#### Stated task a:
Render the entries as a Markdown table with columns named Row and Entry line, covering everything from the line containing "cyan cross: rotated" down to the last line of the entries. Leave out the pictures and any blank lines.

#### Excerpt to read:
______

First, this pattern could obtain if infants had perceived the misaligned visual cues as being aligned, and the aligned ones as misaligned. This misinterpretation of the cues could potentially result from a particular characteristic of the current study’s audiovisual streams, namely the duration of the head nods relative to the duration of the CV tokens. In the artificial languages, frequent elements were 240 ms long, whereas infrequent elements— which also were prosodically prominent—were 288 ms long. The head nods produced by the animated avatar had a duration of 480 ms, consisting of a 240 ms stroke phase and a 240 ms retraction phase. In the stream with aligned cues, the peak of the nods occurred at the center of the 288 ms long target token. Consequently, a portion (96 ms) of the stroke and the retraction took place in the preceding and subsequent elements, respectively. Perfect synchrony is not required for infants to integrate auditory and visual information. In fact, 2- to 8-month-olds can accommodate up to 300 ms of temporal separation between the auditory and visual signals before perceiving them as separate [32]. However, head nods appear to boost perceived prominence most when aligned with the right boundary of a (monosyllabic) word [22], and naturally produced nods tend to appear in the target word but often occur in the post-target word, too [33]. Thus, the location of the nod’s peak might not necessarily align with the location of acoustic prominence. The short duration of the current study’s tokens (240–288 ms) and the fact that nods spanned three tokens (the target token and the two surrounding ones) might thus have driven infants to misinterpret the alignment of the visual cue.

Additionally, the movements of the avatar’s mouth might have added further complexity to the task. While the mouth moved as a function of the amplitude of the stream, it did not provide reliable articulatory information. As young as 2 months of age, infants match auditory vowels to the corresponding silent talking face [3435], and at 4.5 months of age infants can match auditory and visual speech presented sequentially—with no temporal synchrony cues—even in an unfamiliar language [36]. As at 8 months of age infants’ attention is preferentially directed to the talker’s mouth [37], the lack of exact correspondence between auditory and visual speech could potentially have impacted infants’ processing of the stream, maybe directing their attention to the avatar’ mouth. Note, however, that Shaw and colleagues [38] report that prelexical infants’ (5–10 months) looking times to talking faces are not modulated by the presence of incongruent auditory and visual speech (e.g., native auditory speech paired with non-native visual speech, or vice versa).

An artificial language where nods occur within single tokens and where the avatar’s mouth provides more detailed information would confirm or rule out this first hypothesis.

Second, the pattern of results obtained might reflect a limited ability to make use of co-verbal facial gestures, as compared with the infants’ sophisticated abilities to process visual speech. Prelexical infants take advantage of the tight coupling between visual speech and the speech acoustics [16] and make fine-grained use of visual speech [3440]. Co-verbal facial gestures such as head nods also correlate with speech acoustics. Relevant for the present study, head motion has been shown to correlate with changes in F0 [15] and amplitude [16]. However, these co-verbal gestures have great inter- and intra-speaker variability [41] and, unlike visual speech, are not causally related to auditory speech. Therefore, these gestures are less reliable cues than visual speech. A recent study that analyzed the presence of head nods in elicited speech in Japanese and English, observed that 31–55% of the utterances contained no nods within target phrases, depending on the language and speech style [12]. Furthermore, the use and frequency of co-verbal gestures appears to be modulated by factors such as the strength of the prominent element or the phrasing of the utterance: in Japanese, head nods are found in about 30–40% of phrases containing strong boundaries, but only in 10–15% with weak boundaries [42], and English talkers mark phrasal stress using head and eyebrow movements but word stress is only marked with head motion [43]. In the current study, only 20% of the elements heard during familiarization were accompanied by head nods (i.e., 191 of 972 tokens) that were interspersed, as natural head nods do not occur periodically.

______

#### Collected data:
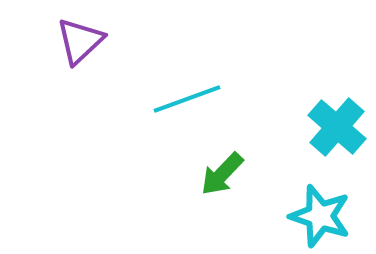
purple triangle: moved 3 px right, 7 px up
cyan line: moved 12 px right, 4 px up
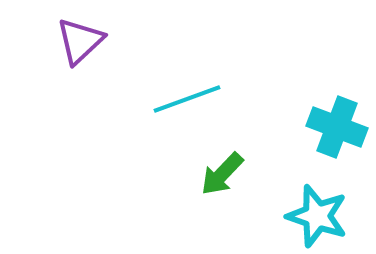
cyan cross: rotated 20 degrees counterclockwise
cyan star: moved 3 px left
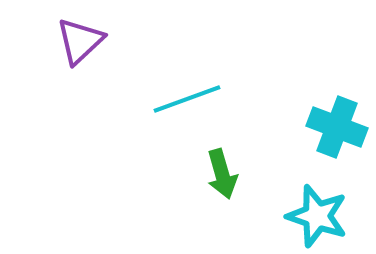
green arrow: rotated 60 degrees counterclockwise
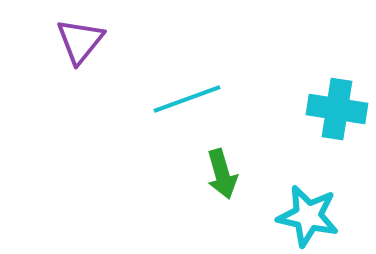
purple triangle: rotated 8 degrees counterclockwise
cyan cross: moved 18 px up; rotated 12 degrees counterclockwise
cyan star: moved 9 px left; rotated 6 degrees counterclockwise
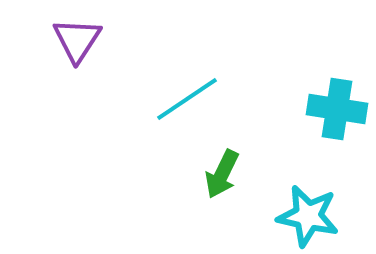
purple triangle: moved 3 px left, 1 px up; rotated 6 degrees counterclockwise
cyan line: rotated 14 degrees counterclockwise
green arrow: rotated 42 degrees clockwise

______

#### Stated task b:
From the passage on infants and head nods, pull out everything from "An artificial language" down to "this first hypothesis.", copied word for word.

#### Reply a:
| Row | Entry line |
|---|---|
| 1 | cyan cross: rotated 20 degrees counterclockwise |
| 2 | cyan star: moved 3 px left |
| 3 | green arrow: rotated 60 degrees counterclockwise |
| 4 | purple triangle: rotated 8 degrees counterclockwise |
| 5 | cyan cross: moved 18 px up; rotated 12 degrees counterclockwise |
| 6 | cyan star: moved 9 px left; rotated 6 degrees counterclockwise |
| 7 | purple triangle: moved 3 px left, 1 px up; rotated 6 degrees counterclockwise |
| 8 | cyan line: rotated 14 degrees counterclockwise |
| 9 | green arrow: rotated 42 degrees clockwise |

#### Reply b:
An artificial language where nods occur within single tokens and where the avatar’s mouth provides more detailed information would confirm or rule out this first hypothesis.